The study, underwritten by four National Institutes of Health grants and three nonprofit cancer foundations, acknowledges that it has long been understood that heredity and environmental factors can cause some types of cancers in some individuals, but raised the question of whether all cancers are caused by those two factors.  The authors, Cristian Tomasetti and Bert Vogelstein, set out to investigate a third possible category of cancer causation based on the concept that many genetic alterations occur simply by chance during normal DNA replication.

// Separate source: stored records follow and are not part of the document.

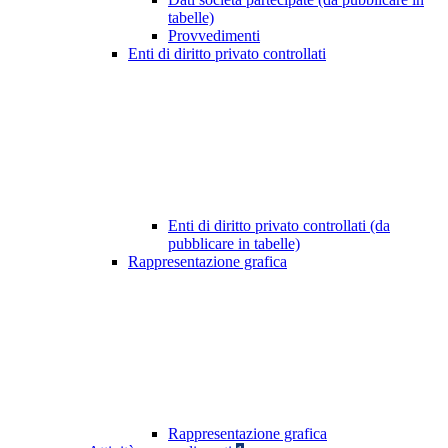
tabelle)
Provvedimenti
Enti di diritto privato controllati
Enti di diritto privato controllati (da
pubblicare in tabelle)
Rappresentazione grafica
Rappresentazione grafica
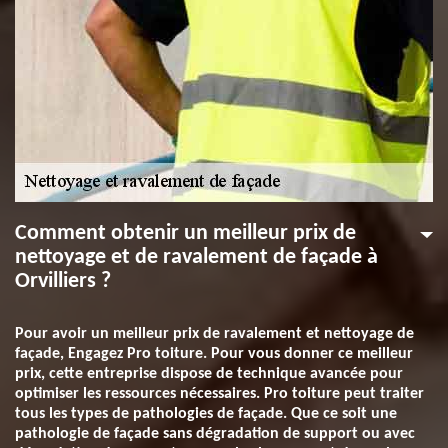
Comment obtenir un meilleur prix de
nettoyage et de ravalement de façade à
Orvilliers ?
Pour avoir un meilleur prix de ravalement et nettoyage de
façade, Engagez Pro toiture. Pour vous donner ce meilleur
prix, cette entreprise dispose de technique avancée pour
optimiser les ressources nécessaires. Pro toiture peut traiter
tous les types de pathologies de façade. Que ce soit une
pathologie de façade sans dégradation de support ou avec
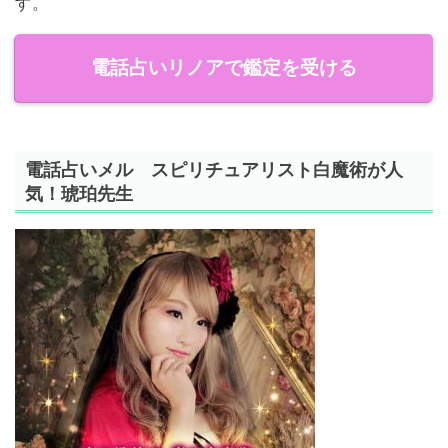
す。
電話占いリノアで鑑定を受ける
電話占いメル スピリチュアリスト白魔術が人
気！琥珀先生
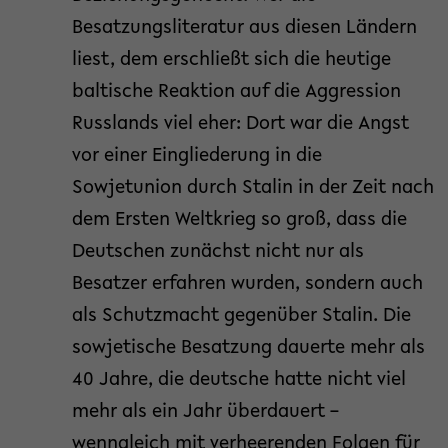
Besatzungsliteratur aus diesen Ländern
liest, dem erschließt sich die heutige
baltische Reaktion auf die Aggression
Russlands viel eher: Dort war die Angst
vor einer Eingliederung in die
Sowjetunion durch Stalin in der Zeit nach
dem Ersten Weltkrieg so groß, dass die
Deutschen zunächst nicht nur als
Besatzer erfahren wurden, sondern auch
als Schutzmacht gegenüber Stalin. Die
sowjetische Besatzung dauerte mehr als
40 Jahre, die deutsche hatte nicht viel
mehr als ein Jahr überdauert –
wenngleich mit verheerenden Folgen für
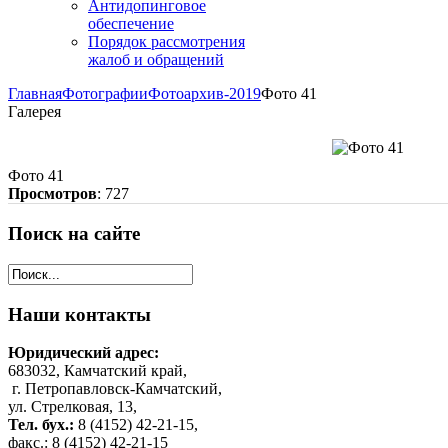
Антидопинговое
обеспечение
Порядок рассмотрения
жалоб и обращений
Главная
Фотографии
Фотоархив-2019
Фото 41
Галерея
Фото 41
Просмотров
: 727
Поиск
на сайте
Наши
контакты
Юридический адрес:
683032, Камчатский край,
г. Петропавловск-Камчатский,
ул. Стрелковая, 13,
Тел. бух.:
8 (4152) 42-21-15,
факс.: 8 (4152) 42-21-15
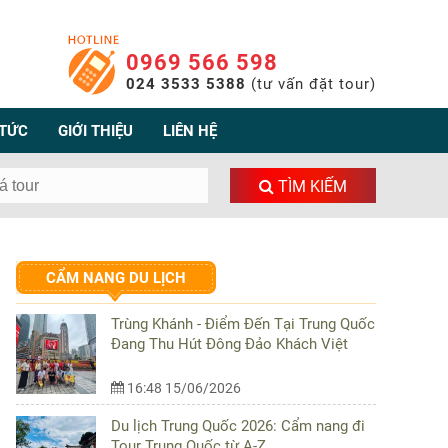
0969 566 598
024 3533 5388
(tư vấn đặt tour)
 TỨC
GIỚI THIỆU
LIÊN HỆ
TÌM KIẾM
CẨM NANG DU LỊCH
Trùng Khánh - Điểm Đến Tại Trung Quốc
Đang Thu Hút Đông Đảo Khách Việt
16:48 15/06/2026
Du lịch Trung Quốc 2026: Cẩm nang đi
Tour Trung Quốc từ A-Z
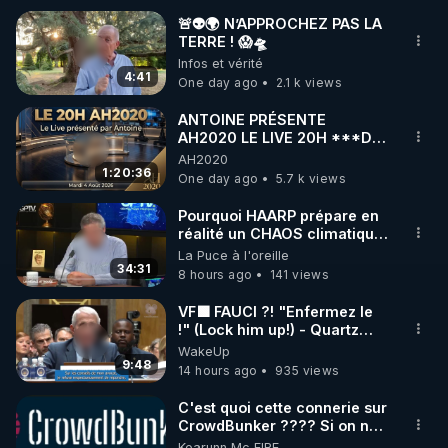
🚨👽🌍 N’APPROCHEZ PAS LA
TERRE ! 😱🛸
🌱 INSTAGRAM

Infos et vérité
4:41
One day ago
2.1 k views
https://www.instagram.com/rdlr_thierrycasasnovas/
http://rgnr.li/instagram
ANTOINE PRÉSENTE
AH2020 LE LIVE 20H ***DU
04/08/2026*** 📷LE
AH2020
🌱 LA NEWSLETTER

GRAND RÉVEIL EST EN
1:20:36
One day ago
5.7 k views
Pour ne pas rater l’actualité RGNR (stages, 
MARCHE 📷
Pourquoi HAARP prépare en
réalité un CHAOS climatique,
http://rgnr.li/news
on répond
La Puce à l'oreille
34:31
8 hours ago
141 views
🌱 VIDÉOS NON CENSURÉES SUR ODYSEE 

Toutes les vidéos Youtube sont aussi sur la 
VF🟩 FAUCI ?! "Enfermez le
!" (Lock him up!) - Quartz
Traduction
WakeUp
http://rgnr.li/odysee
9:48
14 hours ago
935 views
🌱 LES STAGES EN PRÉSENTIEL

C'est quoi cette connerie sur
CrowdBunker ???? Si on ne
peut plus publier, c'est un
Kearunn Mc EIRE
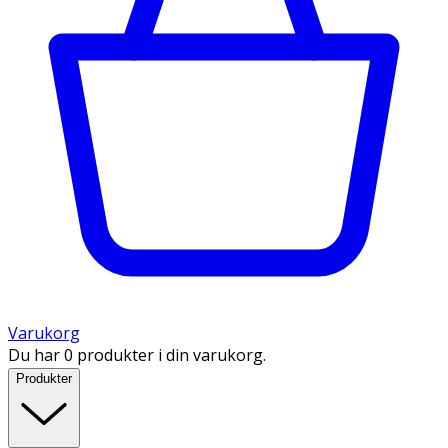
Varukorg
Du har 0 produkter i din varukorg.
Produkter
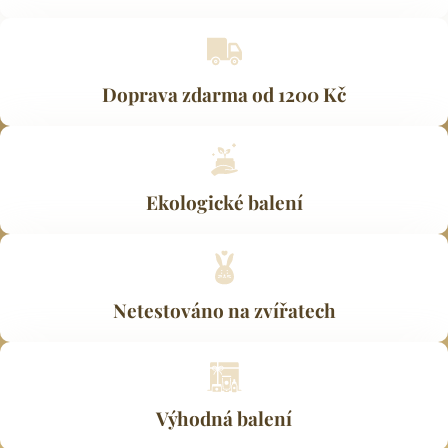
Doprava zdarma od 1200 Kč
Ekologické balení
Netestováno na zvířatech
Výhodná balení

This third category is the stochastic effects associated with the lifetime number of stem cell divisions.

“That cancer is largely the result of acquired genetic and epigenetic changes is based on the somatic mutation theory of cancer,” the authors note “and has been solidified by genome-wide analyses.”  The researchers predicted that, because endogenous mutation rates for all human cell types are nearly identical, there should be a strong correlation between the lifetime number of divisions among the stem cells within each organ (the only cells that can self-renew and are responsible for the tissue’s architecture), and the lifetime risk of cancer in that organ.  In other words, if random mutations from normal cellular division is responsible for causing cancer, you should see more cancers in organs where stem cells divide more frequently.

[A] strong correlation between the lifetime number of divisions among the stem cells . . . and the lifetime risk of cancer in that organ.

The researchers identified 31 tissue types for which stem cell data could be quantitively assessed and plotted the data to compare the total number of stem cell division in a lifetime, to the lifetime risk for cancers in those organs. The result was extraordinary. There was a clear, steep, linear pattern – – the more stem cell divisions the higher the lifetime risk of getting cancer in that organ.  “The correlation between these two very different parameters – number of stem cell divisions and lifetime risk – was striking, with a highly positive correlation.”  In fact, the correlation extended across five orders of magnitude, and applied “to cancers with enormous differences in incidence.”

Tomasetti and Vogelstein checked their findings against the other causative factors of environmental and heredity-induced mutations.   If their theory was correct, the authors expected to see more cancer in organs with more stem cell divisions and known increased risk from environmental or inherited causes.  “[I]f there is a high cancer risk of that tissue type relative to its number of stem cell divisions – then one would expect that environmental or inherited factors would play a higher role in that cancer’s risk.”

That is exactly what they found.

The authors conclude that their analysis “shows that stochastic effects associated with DNA replication contribute in a substantial way to human cancer incidence in the United States.”  The implications of this study extend beyond public health (diagnosis, treatment, and prevention) to scientific and medical research, as well as product liability and toxic tort litigation.